Avaliamos o mercado para entender eventuais pressões para que a pecuária na região se torne mais sustentável. O gado produzido na Amazônia é comercializado por várias vias seja como gado vivo seja como carne (Figura 1). Estimamos que a produção total de carne a partir de gado da Amazônia ficou em torno de 2,8 milhões de toneladas em 2005[4]. Destes, dois milhões de toneladas, ou 71%, foram processados por 65 frigoríficos inspecionados pelo Serviço de Inspeção Federal – SIF conforme nosso levantamento de campo realizado em 2005[5](Figura 2). O restante, cerca de 800 mil toneladas equivalentes em carcaça, foi comercializado como boi vivo e carne processada por frigoríficos com inspeção estadual e por matadouros informais.
Estimamos que os frigoríficos com SIF destinaram 95% da produção para o mercado nacional e 5% para outros países, considerando os dados do nosso levantamento com os frigoríficos e dados secundários (MDIC, 2007 e Anualpec 2006). Do total destinado ao mercado nacional, 88% foram consumidos fora da Amazônia e 12% na região (Figura 3); distribuição similar a que encontramos em nosso levantamento de 2001 (Arima et al., 2005).
A participação da Amazônia nas exportações de carne brasileiras cresceu expressivamente entre 2000 e 2006 de 6% (10 mil toneladas) para 22 % do total (263,7 mil toneladas). As exportações cresceram mais rapidamente depois de 2005 (Figura 4), pois a região ganhou parte do mercado que deixou de ser abastecido pelos Estados do Mato Grosso do Sul, São Paulo e Paraná em decorrência de casos de febre aftosa em Mato Grosso do Sul e Paraná.
O controle da febre aftosa nos principais pólos produtores da região facilitou as exportações (ver seção 4.5) e pode facilitar um crescimento ainda maior. Em 2005, conforme nossas entrevistas, cerca de 30% dos frigoríficos no Mato Grosso, Tocantins, Rondônia e Pará estavam autorizados a exportar carne esubprodutos animais (farinhas de carne e osso, miúdos congelados e produtos agregados diversos). Entre 2000 e 2006 o Mato Grosso foi o principal exportador e o maior responsável pelo crescimento das exportações da Amazônia (Figura 5)[6].

____________

O que se pede: Dê continuidade ao trecho sobre o mercado da carne bovina da Amazônia, começando logo após a última frase apresentada. Os registros não têm nenhum papel nesta atividade.

[Itens de dados]
____________

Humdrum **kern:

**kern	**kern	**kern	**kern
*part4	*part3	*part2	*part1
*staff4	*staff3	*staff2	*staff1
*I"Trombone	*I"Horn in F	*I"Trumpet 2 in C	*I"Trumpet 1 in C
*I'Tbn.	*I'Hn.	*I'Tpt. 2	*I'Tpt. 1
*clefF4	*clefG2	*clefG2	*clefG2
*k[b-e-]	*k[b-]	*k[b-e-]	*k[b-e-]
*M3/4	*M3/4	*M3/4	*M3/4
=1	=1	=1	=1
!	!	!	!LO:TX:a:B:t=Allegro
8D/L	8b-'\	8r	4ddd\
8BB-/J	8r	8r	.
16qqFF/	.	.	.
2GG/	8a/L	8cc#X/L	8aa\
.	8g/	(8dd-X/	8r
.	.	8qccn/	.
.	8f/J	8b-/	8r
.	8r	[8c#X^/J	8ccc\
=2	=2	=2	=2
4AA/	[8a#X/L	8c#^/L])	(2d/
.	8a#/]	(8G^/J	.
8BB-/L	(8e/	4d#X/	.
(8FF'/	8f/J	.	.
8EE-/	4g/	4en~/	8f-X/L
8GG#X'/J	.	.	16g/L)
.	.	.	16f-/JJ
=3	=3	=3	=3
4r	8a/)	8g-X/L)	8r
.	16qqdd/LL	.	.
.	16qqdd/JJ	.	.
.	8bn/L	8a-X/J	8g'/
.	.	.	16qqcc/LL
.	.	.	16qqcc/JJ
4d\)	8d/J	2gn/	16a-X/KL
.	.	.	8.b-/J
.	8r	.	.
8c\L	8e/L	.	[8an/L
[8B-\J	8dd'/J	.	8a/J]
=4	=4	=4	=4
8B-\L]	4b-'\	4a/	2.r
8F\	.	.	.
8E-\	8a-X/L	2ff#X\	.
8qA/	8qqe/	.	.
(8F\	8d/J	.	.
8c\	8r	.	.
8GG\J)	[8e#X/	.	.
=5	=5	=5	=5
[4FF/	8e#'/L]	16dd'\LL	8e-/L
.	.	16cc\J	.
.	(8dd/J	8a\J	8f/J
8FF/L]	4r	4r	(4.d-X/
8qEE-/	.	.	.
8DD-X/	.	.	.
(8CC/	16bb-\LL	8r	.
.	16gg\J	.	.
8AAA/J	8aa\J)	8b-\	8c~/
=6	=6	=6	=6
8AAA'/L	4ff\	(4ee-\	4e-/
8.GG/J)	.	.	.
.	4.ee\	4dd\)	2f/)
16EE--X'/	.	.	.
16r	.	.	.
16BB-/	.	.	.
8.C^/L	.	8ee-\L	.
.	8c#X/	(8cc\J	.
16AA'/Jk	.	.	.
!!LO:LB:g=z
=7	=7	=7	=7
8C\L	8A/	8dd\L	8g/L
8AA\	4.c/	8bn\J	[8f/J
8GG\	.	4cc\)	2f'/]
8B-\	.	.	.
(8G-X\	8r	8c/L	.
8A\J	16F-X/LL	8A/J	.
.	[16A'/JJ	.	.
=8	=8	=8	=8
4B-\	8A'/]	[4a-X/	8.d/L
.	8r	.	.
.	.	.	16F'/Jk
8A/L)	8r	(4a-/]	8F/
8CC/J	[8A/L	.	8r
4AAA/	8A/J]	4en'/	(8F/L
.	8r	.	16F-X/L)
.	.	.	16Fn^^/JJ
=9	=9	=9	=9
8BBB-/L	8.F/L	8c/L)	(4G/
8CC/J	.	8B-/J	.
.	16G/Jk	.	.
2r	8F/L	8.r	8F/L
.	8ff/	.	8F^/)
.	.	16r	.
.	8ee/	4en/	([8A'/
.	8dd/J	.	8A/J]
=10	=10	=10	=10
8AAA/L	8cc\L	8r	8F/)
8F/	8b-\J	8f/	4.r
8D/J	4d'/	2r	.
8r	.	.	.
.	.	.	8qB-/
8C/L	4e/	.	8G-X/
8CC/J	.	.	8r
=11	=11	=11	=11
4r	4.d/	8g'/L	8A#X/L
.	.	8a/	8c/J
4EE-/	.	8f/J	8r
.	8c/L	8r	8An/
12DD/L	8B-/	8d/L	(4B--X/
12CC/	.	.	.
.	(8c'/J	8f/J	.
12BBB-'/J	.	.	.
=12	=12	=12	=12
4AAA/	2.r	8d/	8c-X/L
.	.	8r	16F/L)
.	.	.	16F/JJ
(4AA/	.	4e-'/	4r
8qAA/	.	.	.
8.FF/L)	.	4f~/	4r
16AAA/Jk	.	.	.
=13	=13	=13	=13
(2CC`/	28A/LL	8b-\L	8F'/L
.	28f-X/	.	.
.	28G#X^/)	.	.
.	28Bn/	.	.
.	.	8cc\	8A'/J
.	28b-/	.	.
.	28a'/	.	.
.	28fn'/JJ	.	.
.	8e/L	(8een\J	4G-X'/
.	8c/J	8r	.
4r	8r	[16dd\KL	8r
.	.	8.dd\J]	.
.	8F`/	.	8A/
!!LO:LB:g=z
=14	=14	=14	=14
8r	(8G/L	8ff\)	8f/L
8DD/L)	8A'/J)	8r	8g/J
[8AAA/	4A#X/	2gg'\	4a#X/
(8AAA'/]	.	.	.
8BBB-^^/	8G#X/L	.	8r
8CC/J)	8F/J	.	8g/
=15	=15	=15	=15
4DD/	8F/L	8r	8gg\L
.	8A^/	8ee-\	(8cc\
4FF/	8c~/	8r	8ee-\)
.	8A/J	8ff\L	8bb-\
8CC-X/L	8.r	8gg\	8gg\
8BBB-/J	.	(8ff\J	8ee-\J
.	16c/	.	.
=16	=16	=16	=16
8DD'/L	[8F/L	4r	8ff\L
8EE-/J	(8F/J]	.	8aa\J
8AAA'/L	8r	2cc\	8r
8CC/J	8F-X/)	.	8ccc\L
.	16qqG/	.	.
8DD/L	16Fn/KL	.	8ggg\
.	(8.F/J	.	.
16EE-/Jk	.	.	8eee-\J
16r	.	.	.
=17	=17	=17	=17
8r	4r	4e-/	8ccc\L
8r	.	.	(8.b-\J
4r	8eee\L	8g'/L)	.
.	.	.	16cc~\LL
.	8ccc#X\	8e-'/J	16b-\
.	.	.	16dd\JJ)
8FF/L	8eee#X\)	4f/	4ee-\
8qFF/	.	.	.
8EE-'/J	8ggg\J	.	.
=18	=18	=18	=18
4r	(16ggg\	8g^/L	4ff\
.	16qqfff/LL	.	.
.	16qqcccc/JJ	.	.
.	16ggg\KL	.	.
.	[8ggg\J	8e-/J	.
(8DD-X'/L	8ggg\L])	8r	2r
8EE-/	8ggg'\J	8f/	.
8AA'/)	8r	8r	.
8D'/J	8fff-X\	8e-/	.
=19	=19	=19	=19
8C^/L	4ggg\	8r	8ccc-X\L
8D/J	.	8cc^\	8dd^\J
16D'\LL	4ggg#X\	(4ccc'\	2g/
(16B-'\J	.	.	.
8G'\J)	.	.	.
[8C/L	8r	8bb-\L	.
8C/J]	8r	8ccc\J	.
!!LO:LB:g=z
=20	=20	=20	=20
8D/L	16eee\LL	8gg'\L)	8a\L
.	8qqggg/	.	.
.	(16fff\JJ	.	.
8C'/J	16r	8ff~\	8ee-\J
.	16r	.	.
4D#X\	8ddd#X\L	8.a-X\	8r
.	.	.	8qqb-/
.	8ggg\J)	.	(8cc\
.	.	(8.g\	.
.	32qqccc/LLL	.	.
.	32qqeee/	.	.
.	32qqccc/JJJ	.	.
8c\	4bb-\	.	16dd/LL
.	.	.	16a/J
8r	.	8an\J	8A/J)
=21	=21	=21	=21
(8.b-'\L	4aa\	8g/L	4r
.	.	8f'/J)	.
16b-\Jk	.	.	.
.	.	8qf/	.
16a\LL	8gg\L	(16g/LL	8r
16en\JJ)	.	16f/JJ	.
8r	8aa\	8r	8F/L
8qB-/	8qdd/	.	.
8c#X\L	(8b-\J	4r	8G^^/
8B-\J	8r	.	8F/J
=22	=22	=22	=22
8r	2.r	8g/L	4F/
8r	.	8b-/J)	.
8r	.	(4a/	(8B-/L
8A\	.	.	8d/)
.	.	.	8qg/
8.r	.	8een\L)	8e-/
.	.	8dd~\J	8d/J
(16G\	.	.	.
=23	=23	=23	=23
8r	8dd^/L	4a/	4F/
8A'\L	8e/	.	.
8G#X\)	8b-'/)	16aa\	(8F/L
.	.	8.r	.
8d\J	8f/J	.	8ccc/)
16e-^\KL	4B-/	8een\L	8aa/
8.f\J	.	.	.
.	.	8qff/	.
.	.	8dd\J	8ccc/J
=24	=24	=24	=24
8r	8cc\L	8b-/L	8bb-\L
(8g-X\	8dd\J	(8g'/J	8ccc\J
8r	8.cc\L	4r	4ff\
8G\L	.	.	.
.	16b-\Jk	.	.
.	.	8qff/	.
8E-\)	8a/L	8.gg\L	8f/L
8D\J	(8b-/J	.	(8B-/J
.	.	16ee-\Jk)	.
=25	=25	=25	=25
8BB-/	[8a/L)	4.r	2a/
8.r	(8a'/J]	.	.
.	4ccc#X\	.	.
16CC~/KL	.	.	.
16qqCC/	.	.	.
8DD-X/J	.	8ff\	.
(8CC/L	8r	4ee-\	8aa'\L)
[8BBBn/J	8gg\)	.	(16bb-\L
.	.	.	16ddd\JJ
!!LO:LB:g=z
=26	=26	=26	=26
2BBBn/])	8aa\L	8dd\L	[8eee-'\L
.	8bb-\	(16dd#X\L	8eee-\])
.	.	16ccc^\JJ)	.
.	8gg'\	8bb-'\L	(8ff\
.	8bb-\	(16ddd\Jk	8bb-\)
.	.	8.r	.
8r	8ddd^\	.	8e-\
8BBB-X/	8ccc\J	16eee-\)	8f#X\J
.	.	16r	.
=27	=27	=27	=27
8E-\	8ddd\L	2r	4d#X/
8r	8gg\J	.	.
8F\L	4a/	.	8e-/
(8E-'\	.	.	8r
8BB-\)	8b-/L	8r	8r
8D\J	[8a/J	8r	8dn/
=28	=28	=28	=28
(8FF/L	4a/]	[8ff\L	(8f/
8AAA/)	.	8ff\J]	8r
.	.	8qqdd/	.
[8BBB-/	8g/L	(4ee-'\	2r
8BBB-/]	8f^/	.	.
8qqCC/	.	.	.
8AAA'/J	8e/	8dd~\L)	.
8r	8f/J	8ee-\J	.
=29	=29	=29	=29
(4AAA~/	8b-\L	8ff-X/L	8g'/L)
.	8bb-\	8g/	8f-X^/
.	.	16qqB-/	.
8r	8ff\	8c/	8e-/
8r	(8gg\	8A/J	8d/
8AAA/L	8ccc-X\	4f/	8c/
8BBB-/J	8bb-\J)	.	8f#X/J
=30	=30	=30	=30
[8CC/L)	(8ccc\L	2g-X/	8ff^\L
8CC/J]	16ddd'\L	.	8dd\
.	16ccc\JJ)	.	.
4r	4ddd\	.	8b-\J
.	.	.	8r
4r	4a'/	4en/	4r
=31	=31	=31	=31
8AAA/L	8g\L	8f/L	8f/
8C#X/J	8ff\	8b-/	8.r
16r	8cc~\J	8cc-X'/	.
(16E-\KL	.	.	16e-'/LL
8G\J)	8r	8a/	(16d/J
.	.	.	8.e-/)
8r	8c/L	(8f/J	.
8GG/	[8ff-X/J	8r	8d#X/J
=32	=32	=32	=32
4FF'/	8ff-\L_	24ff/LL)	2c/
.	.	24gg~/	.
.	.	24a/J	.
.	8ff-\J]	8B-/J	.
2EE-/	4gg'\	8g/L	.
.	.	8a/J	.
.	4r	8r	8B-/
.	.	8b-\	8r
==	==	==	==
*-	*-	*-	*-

____________

Resposta esperada:
Os principais importadores de carne da Amazônia entre 2000 e julho de 2006 foram europeus e sul-americanos, consumindo respectivamente 54% e 35% do volume total exportado. A União Européia comprou 48% do volume total exportado, o que correspondeu a US$ 123 milhões, 71% do valor total.
A distribuição do mercado de gado e carne, excluindo o mercado dos frigoríficos inspecionados pelo governo federal, é pouco conhecida. Em 2007, aproximadamente 110[7] frigoríficos inspecionados pelos governos estaduais e matadouros informais forneciam principalmente carne para os mercados locais. Gado vivo tem sido comercializado entre os Estados da região, para outros Estados (Arima et al., 2005) e, em menor número, para outros países. O Pará é o único exportador de boi vivo para outros países – inicialmente para o Líbano, em 2005, e também para a Venezuela, em 2007. O Pará exportou 18,6 mil e 47 mil toneladas de gado vivo, respectivamente em 2005 e 2006, segundo dados do Ministério do Desenvolvimento, Indústria e Comércio Exterior – MDIC. Em resumo, estimamos que as exportações internacionais diretas da Amazônia, considerando boi vivo e carne, somaram cerca de 4% e 10% do total da produção da região, respectivamente em 2005 e 2006.
Até o momento, nem o mercado nacional, nem o internacional demandaram o controle do desmatamento associado à produção de carne na região. Uma eventual demanda internacional por esse controle teria efeito limitado, pois as exportações da região ainda são pequenas. Entretanto, pressões de financiadores e do governo sobre os frigoríficos podem mudar esse cenário no médio prazo, como mostraremos na seção 5.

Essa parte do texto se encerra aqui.